Microb Biotechnol. 2009 Mar;2(2):274-86. doi: 10.1111/j.1751-7915.2009.00087.x.
The increasing availability of the genome sequences of microorganisms involved in important bioremediation processes makes it feasible to consider developing genome-scale models that can aid in predicting the likely outcome of potential subsurface bioremediation strategies. Previous studies of the in situ bioremediation of uranium-contaminated groundwater have demonstrated that Geobacter species are often the dominant members of the groundwater community during active bioremediation and the primary organisms catalysing U(VI) reduction. Therefore, a genome-scale, constraint-based model of the metabolism of Geobacter sulfurreducens was coupled with the reactive transport model HYDROGEOCHEM in an attempt to model in situ uranium bioremediation. In order to simplify the modelling, the influence of only three growth factors was considered: acetate, the electron donor added to stimulate U(VI) reduction; Fe(III), the electron acceptor primarily supporting growth of Geobacter; and ammonium, a key nutrient.
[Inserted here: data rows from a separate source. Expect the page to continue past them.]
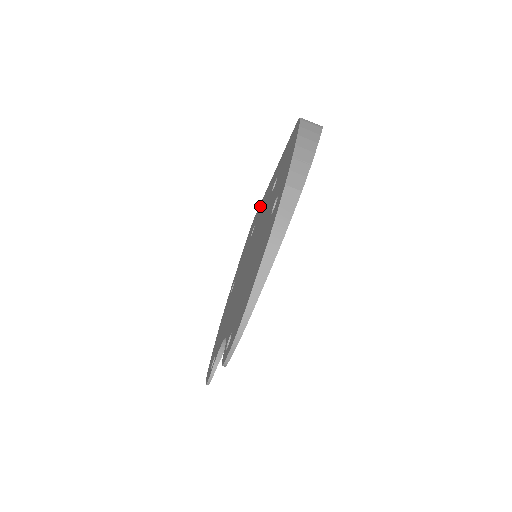
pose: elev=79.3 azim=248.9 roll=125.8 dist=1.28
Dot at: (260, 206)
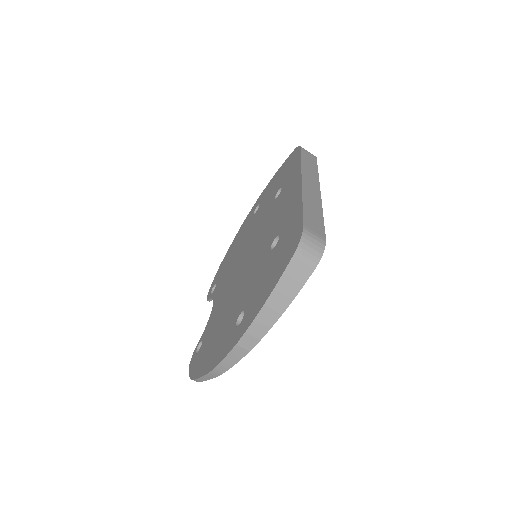
Dot at: (294, 171)
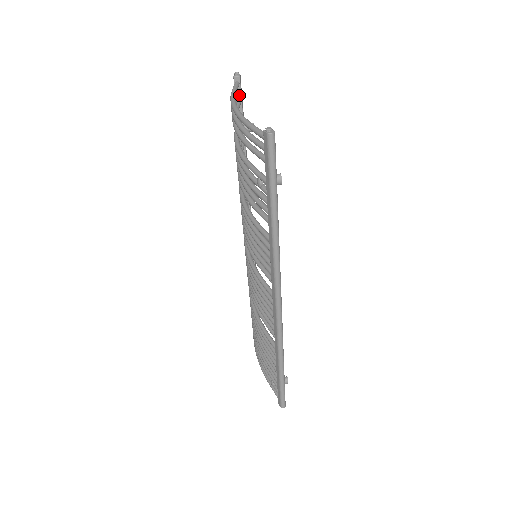
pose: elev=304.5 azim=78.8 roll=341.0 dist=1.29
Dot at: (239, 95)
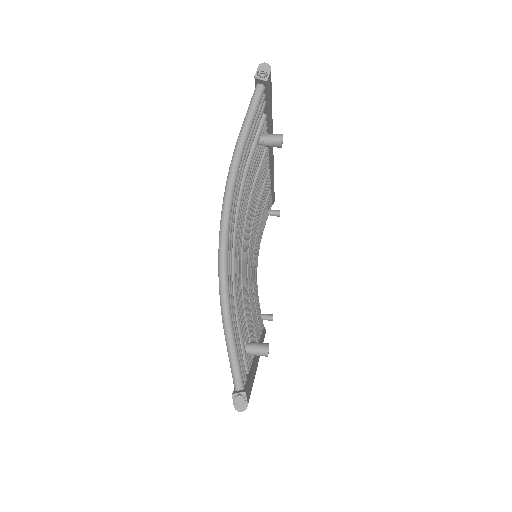
Dot at: (260, 109)
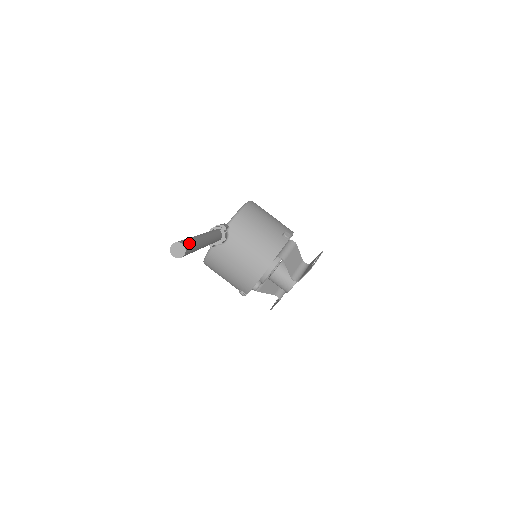
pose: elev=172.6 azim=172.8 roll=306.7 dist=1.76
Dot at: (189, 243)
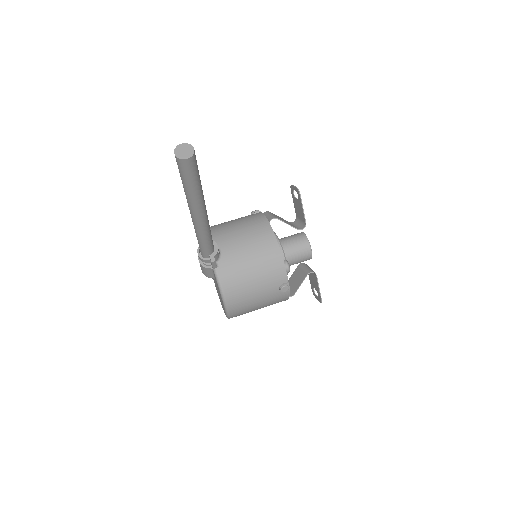
Dot at: occluded
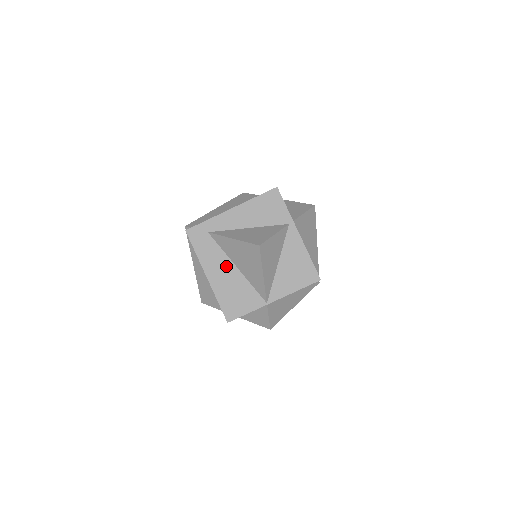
The constraint-based model predicted that growth yields of Geobacter varied significantly based on the availability of these three growth factors and that there are minimum thresholds of acetate and Fe(III) below which growth and activity are not possible. This contrasts with typical, empirical microbial models that assume fixed growth yields and the possibility for complete metabolism of the substrates. The coupled genome-scale and reactive transport model predicted acetate concentrations and U(VI) reduction rates in a field trial of in situ uranium bioremediation that were comparable to the predictions of a calibrated conventional model, but without the need for empirical calibration, other than specifying the initial biomass of Geobacter. These results suggest that coupling genome-scale metabolic models with reactive transport models may be a good approach to developing models that can be truly predictive, without empirical calibration, for evaluating the probable response of subsurface microorganisms to possible bioremediation approaches prior to implementation.
参与重要生物修复过程的微生物的基因组序列的日益普及使得开发能够帮助预测潜在地下生物修复策略可能结果的基因组规模模型成为可能。先前对受铀污染地下水的原位生物修复的研究表明,在积极的生物修复过程中,地杆菌属(Geobacter)物种通常是地下水群落中的优势成员,也是催化 U(VI)还原的主要生物。因此,尝试对原位铀生物修复进行建模,将地杆菌属(Geobacter sulfurreducens)的基因组规模、基于约束的代谢模型与反应性传输模型 HYDROGEOCHEM 耦合。为了简化建模,只考虑了三种生长因子的影响:乙酸盐,添加的电子供体来刺激 U(VI)还原;Fe(III),主要支持地杆菌生长的电子受体;和铵盐,一种关键营养素。基于约束的模型预测,地杆菌的生长产量根据这三种生长因子的可用性而有很大差异,并且在低于乙酸盐和 Fe(III)的最低阈值时,生长和活性是不可能的。这与典型的经验微生物模型形成对比,后者假设固定的生长产量和完全代谢底物的可能性。耦合的基因组规模和反应性传输模型预测了原位铀生物修复现场试验中的乙酸盐浓度和 U(VI)还原速率,与经过校准的传统模型的预测相当,但无需经验校准,除了指定地杆菌的初始生物量。这些结果表明,将基因组规模代谢模型与反应性传输模型耦合可能是一种很好的方法,可以开发出真正具有预测性的模型,而无需经验校准,以评估地下微生物对可能的生物修复方法的响应,然后再实施。